Rewrite the lines of these entries as a Markdown table with the columns "Row" and "Line", numbering each line and skipping blank lines. Cover every entry and omit the pictures from your answer.

START DATA RECORDS

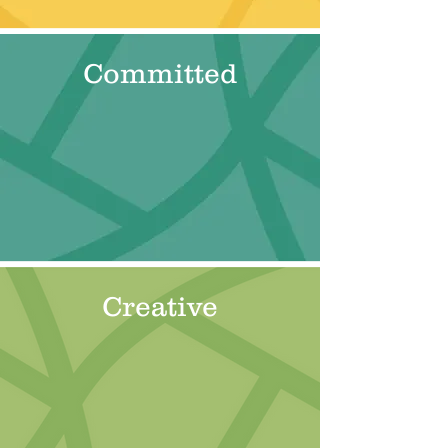
Committed
Creative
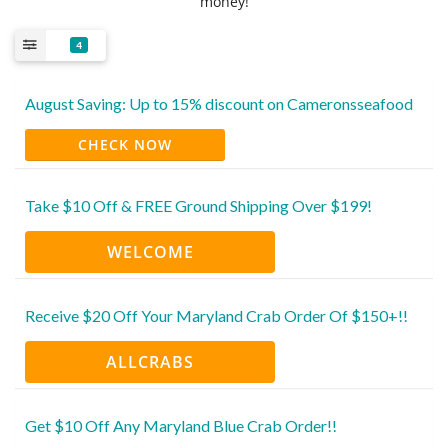
money!
4
August Saving: Up to 15% discount on Cameronsseafood
CHECK NOW
Take $10 Off & FREE Ground Shipping Over $199!
WELCOME
Receive $20 Off Your Maryland Crab Order Of $150+!!
ALLCRABS
Get $10 Off Any Maryland Blue Crab Order!!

END DATA RECORDS

**EXERCISE SOLUTION:**
| Row | Line |
|---|---|
| 1 | Committed |
| 2 | Creative |
| 3 | money! |
| 4 | 4 |
| 5 | August Saving: Up to 15% discount on Cameronsseafood |
| 6 | CHECK NOW |
| 7 | Take $10 Off & FREE Ground Shipping Over $199! |
| 8 | WELCOME |
| 9 | Receive $20 Off Your Maryland Crab Order Of $150+!! |
| 10 | ALLCRABS |
| 11 | Get $10 Off Any Maryland Blue Crab Order!! |